7 Tips/techniques for multi-language sites

A recent article re-iterating over the things all web developers should be doing anyway but need to be especially aware of when having multi-lingual sites.

http://www.nomensa.com/blog/2010/7-tips-and-techniques-for-multi-lingual-website-accessibility/

tl,dr:
#1 set the language code on the html tag (though I’ll add, go ahead and be redundant and use the content-language meta tag as well: <meta http-equiv=“content-language” content=“en”>)
#2 set the language on inner tags if and when they differ from the main page’s set language (see note below about hreflang)
#3 Google sucks… see below
#4 Set the direction of the language (ltr is default though, no need to set that unless you need to do like #2, override the main page setting), and let the browser deal with it, instead of using CSS like floats etc to imitate proper direction! The W3C is clear on this. If you have a page written in Hebrew or Arabic, don’t leave the page set to ltr and then try to use CSS or illogical text order to make it seem rtl. Set the rtl in the HTML.
#5 Set a charset. Yes. Do it before the title or anything else in the <head> while you’re at it: browsers can and will re-start loading after determining the charset (though IE6 tries well to guess based on language heuristics or something weird). So get them to do that as soon as possible, NOT after trying to load your title, meta description, css, javascript, favicon and whatever else you’ve got in there.
#6 Set font size based on language (this one’s pretty cool actually… see David’s inline box model page and scroll down to see an example difference between baselines for characters, for example)
#7 watch out for differences in word-length (this one hits us every time, doesn’t it? And may make you re-think things like horizontal menus!) This is why blind language settings without actually checking can get you in trouble. As a related note, word-wrapping is also affected!

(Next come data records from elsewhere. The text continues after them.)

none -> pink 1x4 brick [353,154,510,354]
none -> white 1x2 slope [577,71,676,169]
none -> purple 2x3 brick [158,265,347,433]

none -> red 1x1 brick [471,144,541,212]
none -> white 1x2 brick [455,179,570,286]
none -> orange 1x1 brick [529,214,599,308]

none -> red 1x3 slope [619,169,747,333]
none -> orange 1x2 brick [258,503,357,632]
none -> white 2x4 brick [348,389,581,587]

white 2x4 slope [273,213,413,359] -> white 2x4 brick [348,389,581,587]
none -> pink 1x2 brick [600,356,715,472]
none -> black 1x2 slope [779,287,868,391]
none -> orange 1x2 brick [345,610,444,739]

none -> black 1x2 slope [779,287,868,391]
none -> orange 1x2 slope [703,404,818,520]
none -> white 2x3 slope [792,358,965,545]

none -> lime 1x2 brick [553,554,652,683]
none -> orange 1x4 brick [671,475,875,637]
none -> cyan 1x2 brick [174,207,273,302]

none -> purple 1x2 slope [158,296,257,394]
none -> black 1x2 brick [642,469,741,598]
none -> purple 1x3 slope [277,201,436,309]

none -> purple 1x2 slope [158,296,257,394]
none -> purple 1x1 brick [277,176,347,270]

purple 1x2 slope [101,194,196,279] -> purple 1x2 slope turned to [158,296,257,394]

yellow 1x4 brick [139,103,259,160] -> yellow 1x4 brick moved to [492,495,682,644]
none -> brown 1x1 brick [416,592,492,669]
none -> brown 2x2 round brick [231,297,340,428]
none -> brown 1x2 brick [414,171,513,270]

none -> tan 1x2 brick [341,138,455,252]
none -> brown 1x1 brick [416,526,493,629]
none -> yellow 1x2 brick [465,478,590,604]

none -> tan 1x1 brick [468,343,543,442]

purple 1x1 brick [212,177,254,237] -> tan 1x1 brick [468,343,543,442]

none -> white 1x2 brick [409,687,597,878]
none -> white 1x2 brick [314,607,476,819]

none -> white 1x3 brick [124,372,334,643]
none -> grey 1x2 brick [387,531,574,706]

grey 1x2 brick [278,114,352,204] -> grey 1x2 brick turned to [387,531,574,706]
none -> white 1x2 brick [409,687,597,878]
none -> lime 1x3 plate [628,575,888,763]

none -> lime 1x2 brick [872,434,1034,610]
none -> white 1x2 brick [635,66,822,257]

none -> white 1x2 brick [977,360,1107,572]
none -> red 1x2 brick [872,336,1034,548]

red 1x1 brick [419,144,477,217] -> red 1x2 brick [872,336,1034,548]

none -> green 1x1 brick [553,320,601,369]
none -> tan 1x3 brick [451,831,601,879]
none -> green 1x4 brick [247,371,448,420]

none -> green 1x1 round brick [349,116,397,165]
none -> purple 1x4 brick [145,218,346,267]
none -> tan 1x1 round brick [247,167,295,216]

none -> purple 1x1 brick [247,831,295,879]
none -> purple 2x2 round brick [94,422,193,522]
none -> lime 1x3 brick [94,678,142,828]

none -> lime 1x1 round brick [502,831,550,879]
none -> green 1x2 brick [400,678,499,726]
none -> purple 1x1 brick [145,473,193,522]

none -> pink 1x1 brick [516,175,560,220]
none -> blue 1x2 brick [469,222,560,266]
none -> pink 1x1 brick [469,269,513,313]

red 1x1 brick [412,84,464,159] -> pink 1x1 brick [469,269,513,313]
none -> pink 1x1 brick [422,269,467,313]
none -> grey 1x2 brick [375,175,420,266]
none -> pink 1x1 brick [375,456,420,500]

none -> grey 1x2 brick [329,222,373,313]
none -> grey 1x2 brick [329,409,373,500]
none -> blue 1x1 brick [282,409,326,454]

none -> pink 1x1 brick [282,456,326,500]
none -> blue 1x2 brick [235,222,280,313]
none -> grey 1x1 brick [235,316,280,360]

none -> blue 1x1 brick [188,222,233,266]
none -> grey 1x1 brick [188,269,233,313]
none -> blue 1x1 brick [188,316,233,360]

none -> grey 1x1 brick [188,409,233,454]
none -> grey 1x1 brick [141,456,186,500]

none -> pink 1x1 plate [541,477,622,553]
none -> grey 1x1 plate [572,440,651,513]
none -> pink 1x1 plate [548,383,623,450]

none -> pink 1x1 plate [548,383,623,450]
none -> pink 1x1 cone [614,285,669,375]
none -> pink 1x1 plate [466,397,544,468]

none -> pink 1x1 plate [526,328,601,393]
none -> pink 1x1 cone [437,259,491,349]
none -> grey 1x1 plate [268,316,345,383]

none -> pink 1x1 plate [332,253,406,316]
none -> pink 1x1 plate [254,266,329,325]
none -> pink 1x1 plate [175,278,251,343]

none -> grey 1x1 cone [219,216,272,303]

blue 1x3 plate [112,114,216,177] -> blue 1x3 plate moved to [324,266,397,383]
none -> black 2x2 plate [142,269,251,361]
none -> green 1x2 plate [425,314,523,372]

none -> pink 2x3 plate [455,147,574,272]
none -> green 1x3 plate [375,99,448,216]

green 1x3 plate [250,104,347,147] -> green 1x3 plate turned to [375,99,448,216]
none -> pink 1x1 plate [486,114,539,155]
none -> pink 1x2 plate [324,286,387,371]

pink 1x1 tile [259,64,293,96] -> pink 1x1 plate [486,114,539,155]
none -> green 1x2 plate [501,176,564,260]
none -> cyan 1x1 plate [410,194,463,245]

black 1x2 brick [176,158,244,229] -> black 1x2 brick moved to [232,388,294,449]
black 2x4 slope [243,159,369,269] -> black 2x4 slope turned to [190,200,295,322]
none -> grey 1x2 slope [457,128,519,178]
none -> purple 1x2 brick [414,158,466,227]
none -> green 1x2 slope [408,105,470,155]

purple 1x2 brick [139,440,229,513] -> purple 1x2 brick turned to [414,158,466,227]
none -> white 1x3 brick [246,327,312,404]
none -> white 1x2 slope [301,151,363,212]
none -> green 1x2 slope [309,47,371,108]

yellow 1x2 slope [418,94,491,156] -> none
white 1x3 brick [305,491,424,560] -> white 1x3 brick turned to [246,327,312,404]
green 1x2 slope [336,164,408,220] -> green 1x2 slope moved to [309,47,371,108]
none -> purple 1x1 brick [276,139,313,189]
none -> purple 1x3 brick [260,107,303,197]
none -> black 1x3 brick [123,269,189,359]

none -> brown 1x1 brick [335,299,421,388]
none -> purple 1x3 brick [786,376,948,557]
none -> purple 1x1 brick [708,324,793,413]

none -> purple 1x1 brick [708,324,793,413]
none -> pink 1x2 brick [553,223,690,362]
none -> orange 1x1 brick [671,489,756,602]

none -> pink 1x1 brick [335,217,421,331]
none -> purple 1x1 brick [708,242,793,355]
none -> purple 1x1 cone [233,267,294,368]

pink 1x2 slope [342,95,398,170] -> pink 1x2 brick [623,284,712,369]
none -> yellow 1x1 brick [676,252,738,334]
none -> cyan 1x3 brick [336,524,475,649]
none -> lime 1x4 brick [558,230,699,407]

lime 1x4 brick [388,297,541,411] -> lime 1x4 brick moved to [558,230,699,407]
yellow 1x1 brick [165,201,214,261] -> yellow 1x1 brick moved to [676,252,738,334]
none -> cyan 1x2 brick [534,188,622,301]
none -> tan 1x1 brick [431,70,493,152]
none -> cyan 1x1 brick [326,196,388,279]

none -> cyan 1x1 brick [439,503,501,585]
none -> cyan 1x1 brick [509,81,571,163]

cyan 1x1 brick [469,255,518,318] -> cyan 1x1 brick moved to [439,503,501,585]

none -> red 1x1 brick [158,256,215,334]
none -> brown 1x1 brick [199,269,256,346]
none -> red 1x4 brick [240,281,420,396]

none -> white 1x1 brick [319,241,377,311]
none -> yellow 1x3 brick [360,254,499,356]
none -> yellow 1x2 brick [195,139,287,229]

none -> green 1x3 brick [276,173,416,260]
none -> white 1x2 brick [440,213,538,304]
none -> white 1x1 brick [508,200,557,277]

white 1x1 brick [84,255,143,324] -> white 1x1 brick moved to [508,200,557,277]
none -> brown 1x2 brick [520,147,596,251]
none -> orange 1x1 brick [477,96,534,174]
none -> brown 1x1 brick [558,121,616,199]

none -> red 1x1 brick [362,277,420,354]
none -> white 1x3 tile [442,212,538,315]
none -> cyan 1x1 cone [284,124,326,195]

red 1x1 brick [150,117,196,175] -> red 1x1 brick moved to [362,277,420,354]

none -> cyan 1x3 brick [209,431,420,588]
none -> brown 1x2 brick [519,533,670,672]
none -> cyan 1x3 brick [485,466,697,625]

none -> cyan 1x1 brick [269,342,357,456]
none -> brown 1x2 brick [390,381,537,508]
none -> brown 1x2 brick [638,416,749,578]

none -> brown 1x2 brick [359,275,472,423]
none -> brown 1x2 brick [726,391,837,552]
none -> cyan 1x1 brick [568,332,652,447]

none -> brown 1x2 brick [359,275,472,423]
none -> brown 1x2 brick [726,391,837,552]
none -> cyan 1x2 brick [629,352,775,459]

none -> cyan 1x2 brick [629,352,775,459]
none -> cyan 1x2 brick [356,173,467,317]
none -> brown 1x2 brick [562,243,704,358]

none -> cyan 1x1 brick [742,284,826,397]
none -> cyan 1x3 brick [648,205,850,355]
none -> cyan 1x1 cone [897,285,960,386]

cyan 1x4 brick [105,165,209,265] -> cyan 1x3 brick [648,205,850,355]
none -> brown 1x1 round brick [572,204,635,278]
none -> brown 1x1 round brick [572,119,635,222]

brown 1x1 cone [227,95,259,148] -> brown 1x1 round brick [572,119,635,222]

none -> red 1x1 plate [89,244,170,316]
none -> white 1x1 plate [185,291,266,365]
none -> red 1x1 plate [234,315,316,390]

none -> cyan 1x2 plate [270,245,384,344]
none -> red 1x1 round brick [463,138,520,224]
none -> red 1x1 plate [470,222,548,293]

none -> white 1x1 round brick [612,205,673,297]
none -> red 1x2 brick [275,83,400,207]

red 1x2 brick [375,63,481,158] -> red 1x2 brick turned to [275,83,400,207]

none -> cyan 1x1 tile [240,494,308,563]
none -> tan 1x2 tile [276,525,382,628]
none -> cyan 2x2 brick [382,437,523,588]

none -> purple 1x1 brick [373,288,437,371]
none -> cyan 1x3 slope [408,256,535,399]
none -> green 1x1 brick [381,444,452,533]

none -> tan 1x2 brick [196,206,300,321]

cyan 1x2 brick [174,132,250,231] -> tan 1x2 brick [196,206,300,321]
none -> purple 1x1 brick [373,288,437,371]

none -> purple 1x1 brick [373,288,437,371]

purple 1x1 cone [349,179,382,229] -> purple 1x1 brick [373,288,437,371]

I think “accessibility” in the tite here is limiting it: this is also usability and frankly it’s correct HTML… with two? exceptions I’m not sure of:

2 Links:

I had to look around for hreflang attribute because I actually had never heard of it before. From what I’ve read, it’s only really safe to use if you know absolutely certain that the user, upon clicking that, WILL get that resource in that language. Meaning, it had better be hard-coded and not possible for the user’s browser to choose some default language they have set. So, not for links to wikipedia or google or anything external that you don’t control. Rather, put the language selection in the link text:
(either: “deze site in het Nederlands” with lang=“nl” or “this site in Dutch” without lang attribute on the link (since link text is in the same language as the page) and then the page linked to has html lang=“nl”).

For the rest, it should be on every dev’s checklist, whether they care about screen readers or not.

Also, I have issue with this:

In order to make language identification easier for Google, Google recommends only using one language per page.

I say, Tough. If my page content needs multiple languages, to hell with the googles. Use what makes sense with your content, because you ain’t writing for the googles… you are writing for human beings. And human beings understand the concept of multiple languages on a page. Remember that the lang attribute is supposed to be limited to within the tag scope of the tag you set it on.

Notice that Google will try to steer users to a particular language of a site, if available, not based on the user’s browser settings but based entirely on geo-location. This sucks butt when you’re traveling. You can turn this “feature” off, but only permanently after accepting a cookie, which doesn’t help as you go from hotel computer to internet cafe to wherever.

You probably won’t have done much with hreflang because it is mainly for the user-agent regarding the end of a link. So as an author you have to explicitly know what language was at the end. Typically you will have the language declared within most your own documents anyway.

Once you start pandering for the Search Engines over common sense then you should worry.